A todos nos sienta bien que nos digan que nos quieren, porque precisamente eso da un sentido extra a nuestra vida. Me hace reír la gente que me dice "a mi me da igual que no me quieran" yo sé que eso no es cierto, de hecho normalmente quienes dicen eso son quienes más necesitan ser queridos. Cuando un hijo o una hija recibe de sus padres un "te quiero" una parte dentro de si se siente aliviada y sanada automáticamente, pero hemos nacido en un mundo donde ni se dice ni se demuestra y parece que cada día eso está más de moda.
A todos nos sienta bien que nos digan que somos importantes, que no estamos solo de paso, que hay algo más que nos hace estar aquí. O que nos digan que somos buenos profesionales, grandes amigos, buenos compañeros, buenas personas... Cuando conseguimos hacer que alguien tenga un día mejor, aunque sea solo con las palabras, nos damos cuenta de lo que aquí estoy escribiendo y que no se tiene en cuenta tanto como deberíamos.
Nos estamos deshumanizando a pasos agigantados y me preocupan especialmente esas nuevas generaciones que nazcan en un mundo donde la gente no sepa apoyarse los unos a los otros.

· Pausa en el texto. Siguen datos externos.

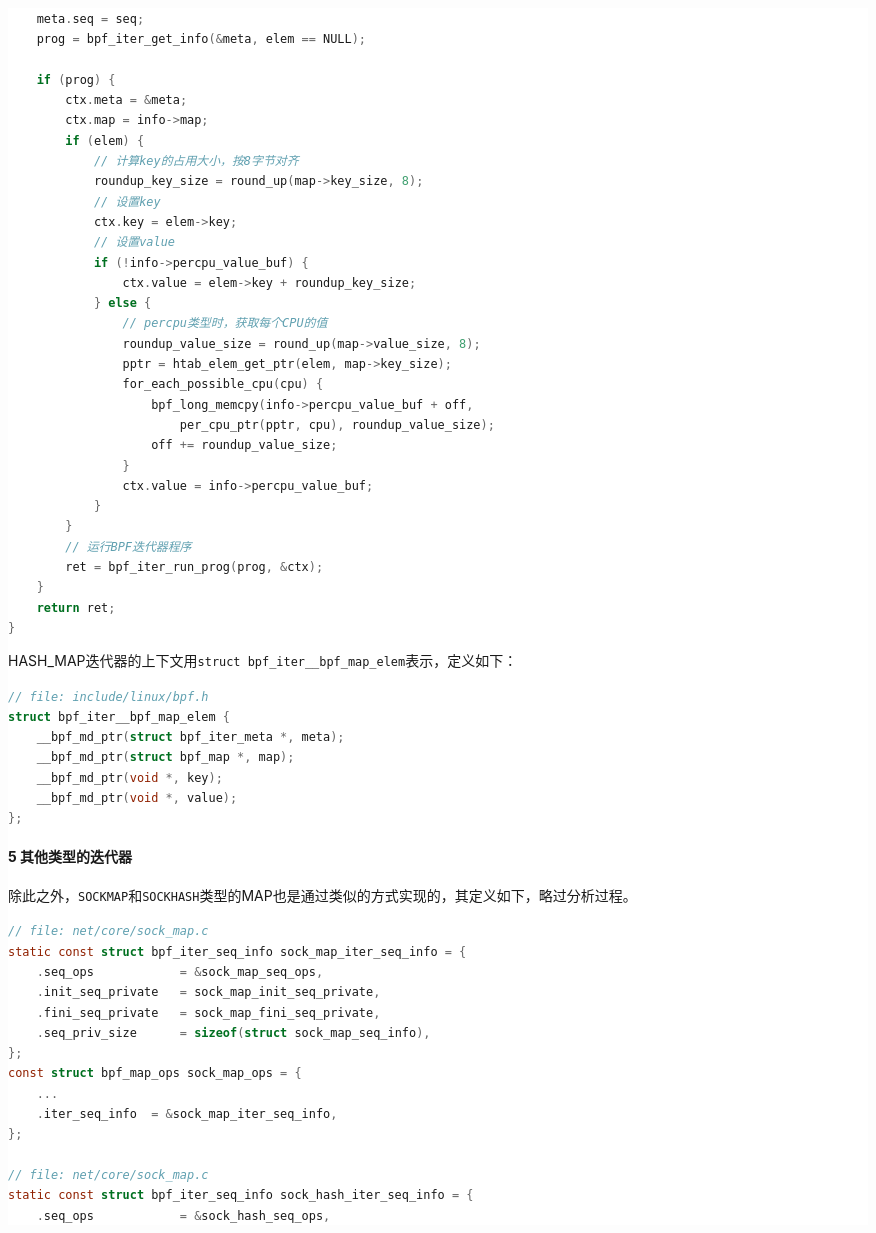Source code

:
 ```C
    meta.seq = seq;
    prog = bpf_iter_get_info(&meta, elem == NULL);

    if (prog) {
        ctx.meta = &meta;
        ctx.map = info->map;
        if (elem) {
            // 计算key的占用大小，按8字节对齐
            roundup_key_size = round_up(map->key_size, 8);
            // 设置key
            ctx.key = elem->key;
            // 设置value
            if (!info->percpu_value_buf) {
                ctx.value = elem->key + roundup_key_size;
            } else {
                // percpu类型时，获取每个CPU的值
                roundup_value_size = round_up(map->value_size, 8);
                pptr = htab_elem_get_ptr(elem, map->key_size);
                for_each_possible_cpu(cpu) {
                    bpf_long_memcpy(info->percpu_value_buf + off, 
                        per_cpu_ptr(pptr, cpu), roundup_value_size);
                    off += roundup_value_size;
                }
                ctx.value = info->percpu_value_buf;
            }
        }
        // 运行BPF迭代器程序
        ret = bpf_iter_run_prog(prog, &ctx);
    }
    return ret;
}
```

HASH_MAP迭代器的上下文用`struct bpf_iter__bpf_map_elem`表示，定义如下：

```C
// file: include/linux/bpf.h
struct bpf_iter__bpf_map_elem {
    __bpf_md_ptr(struct bpf_iter_meta *, meta);
    __bpf_md_ptr(struct bpf_map *, map);
    __bpf_md_ptr(void *, key);
    __bpf_md_ptr(void *, value);
};
```

#### 5 其他类型的迭代器

除此之外，`SOCKMAP`和`SOCKHASH`类型的MAP也是通过类似的方式实现的，其定义如下，略过分析过程。

```C
// file: net/core/sock_map.c
static const struct bpf_iter_seq_info sock_map_iter_seq_info = {
    .seq_ops            = &sock_map_seq_ops,
    .init_seq_private   = sock_map_init_seq_private,
    .fini_seq_private   = sock_map_fini_seq_private,
    .seq_priv_size      = sizeof(struct sock_map_seq_info),
};
const struct bpf_map_ops sock_map_ops = {
    ...
    .iter_seq_info  = &sock_map_iter_seq_info,
};

// file: net/core/sock_map.c
static const struct bpf_iter_seq_info sock_hash_iter_seq_info = {
    .seq_ops            = &sock_hash_seq_ops,
```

Tendríamos que poner de moda amar de nuevo. Y no amarnos solo a nivel pareja, amar todo. Amar a tus amigos, amar lo que haces, que te amen a ti por quién eres y cómo eres, que ames las cosas que a priori parecen insignificantes, que ames el hecho de la que la gente te está ofreciendo algo que no te va a recuperar jamás: el tiempo. Pero sin embargo, lo que prima es la competición, el pisar al otro, la lucha constante, el imponer, la ausencia, los ghostings, la falta de responsabilidad afectiva (no solo en pareja, también con amigos o familia), la falta de empatía, el egoísmo, la falta de comunicación... Y por supuesto, las corazas.
Hasta Milan Kundera en su libro "la insoportable levedad del ser" deja por escrito que el amor es algo fundamental para la vida, para el hecho de vivir. Porque quizás el amor sea la única medicina efectiva para la consciencia humana.